Chegamos em espalion e foi o mesmo que chegar no Paraíso. A cidade é linda, as pessoas são gentis e o albergue era ótimo! Fim de noite: eu e minha amiga tomamos umas cervejinhas felizes da vida. E sem vontade nenhuma de desistir.

dia 12/04 (trecho espalion/estaing/golinhac)
Acordamos esfareladas de dor, mas numa animação que barra qualquer macaca de auditório. Senti uma pena enorme de sair de espalion. Mas tava tudo ficando cada vez melhor e a vontade era ver o que nos aguardava ao longo do dia. E que dia. Acho que esse foi o trecho mais bonito da viagem inteira.
Estaing é um cartão postal. E lá conhecemos Monsieur Olivier, um garçom velhinho que nos tratou como filhas . Serviu comida (típica!) , me levou de mãos dadas para o banheiro porque eu estava mancando, deu um cajado para minha amiga, pediu que a gente deixasse um recadinho no livro de visitas dele... e ficou todo emocionado com o que eu escrevi. E eu fiquei toda emocionada com o carinho, a atenção e o alto astral dele.

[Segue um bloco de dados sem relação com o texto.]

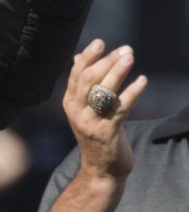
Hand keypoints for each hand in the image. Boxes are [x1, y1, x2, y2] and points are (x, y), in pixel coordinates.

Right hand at [64, 39, 147, 182]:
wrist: (101, 169)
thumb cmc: (96, 134)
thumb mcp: (84, 108)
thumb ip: (81, 84)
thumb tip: (77, 57)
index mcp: (70, 102)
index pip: (76, 73)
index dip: (88, 56)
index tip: (100, 42)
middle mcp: (77, 110)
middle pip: (89, 79)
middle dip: (107, 61)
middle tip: (124, 49)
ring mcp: (91, 122)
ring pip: (104, 90)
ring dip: (118, 71)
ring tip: (130, 57)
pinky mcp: (107, 132)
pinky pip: (121, 107)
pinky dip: (133, 91)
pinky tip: (142, 80)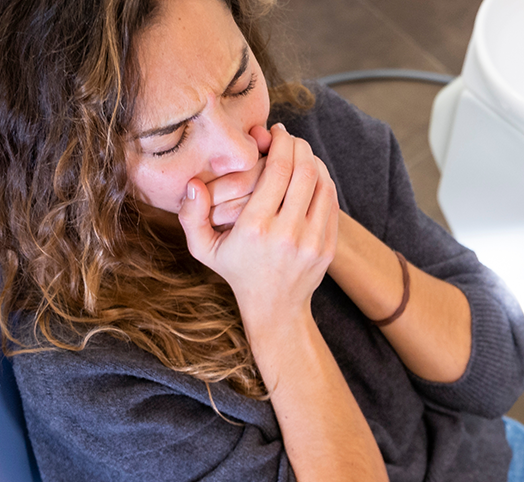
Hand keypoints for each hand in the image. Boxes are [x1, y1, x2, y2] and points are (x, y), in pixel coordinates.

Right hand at [179, 123, 339, 323]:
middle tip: (290, 137)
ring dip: (314, 160)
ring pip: (323, 184)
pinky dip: (325, 182)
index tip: (276, 132)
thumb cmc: (236, 270)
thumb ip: (191, 215)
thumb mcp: (204, 248)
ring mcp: (312, 242)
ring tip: (301, 152)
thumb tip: (193, 183)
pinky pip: (331, 203)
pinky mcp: (328, 247)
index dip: (281, 143)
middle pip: (304, 171)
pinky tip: (313, 173)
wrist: (273, 307)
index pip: (278, 170)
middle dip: (299, 146)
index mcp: (255, 229)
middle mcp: (287, 234)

depois, mais estrada, né? Golinhac não chegava nunca. Foi anoitecendo e meu medo de lobo foi crescendo, a dor somatizando....a cada dia aparecia uma dor nova, num lugar diferente. Quando chegamos em golinhac a cidade era fantasma e as mil gîtes que constavam no guia estavam fechadas. Só tinha uma aberta e era muito esquisita. Suja. Escura. Cheia de velhinhos que fazem o caminho de Santiago de carro, comem no restaurante mais caro da cidade e se hospedam na gîte só porque é mais barata, tirando o lugar de quem não tem dinheiro para pagar hotel. As botas limpas deles denunciavam. Bem como secador de cabelo, aquecedor portátil e outros apetrechos impossíveis de carregar nas costas. Ficamos bem desconfortáveis lá. Desanimadas de novo.

dia 13/04 (trecho golinhac/espeyrac/sénergues/conques)
Minha amiga acordou bem amuada por conta da noite mal dormida e das dores, que tinham seu ápice justamente quando a gente acordava e tentava se levantar. As pernas fraquejavam quando a gente tocava os pés no chão pela primeira vez. Toda manhã a gente tinha certeza que não ia conseguir andar por mais que 1 hora. Mas não sei como, a gente andava 10 horas.
Enfim, Ela sugeriu logo de pegarmos uma carona até Conques. E eu disse NÃO! o trecho não era tão longo, não tinha tanta montanha, e a gente devia chegar em Conques AN-DAN-DO. Aí ela se animou.
Esse trecho do caminho também é muito bonito e uma verdadeira recompensa para quem conseguiu chegar até ali: a maior parte é só descida.
Esse dia foi ótimo, porque a gente se superou. Foi ótimo porque a gente percebeu que é mais forte do que pensava. Foi ótimo porque vimos que, em uma semana, a gente viveu intensamente a vida como ela é: cheia de altos e baixos, descobertas, desapegos, provações, medos, simbolismos, dores, encontros, desencontros, frustrações, êxtases, traumas, surpresas, saudade, felicidade, lembranças, solidão... Foi ótimo porque a gente viu que quando uma ajudava a outra, o simples ato de "ajudar a outra" dava força para as duas. E assim devia ser sempre, com todo mundo. Foi ótimo porque a gente viu que as diferenças só agregam e soubemos lidar com isso muito naturalmente. Foi ótimo porque a gente teve alto-controle, vontade e perseverança para alcançar nosso objetivo, mesmo com frio, dor, fome, sede, sono e dúvida. Foi ótimo porque concluímos que não somos mais as mesmas Juliana e Janayna da manhã de 07 de abril. Foi ótimo porque a cidade de Conques, nosso destino, nos acolheu com o carinho que a gente precisava. E a gente saiu de lá com a impressão de que, no final, se mantivermos o foco, tudo acaba dando certo, mesmo se na metade o objetivo pareça impossível.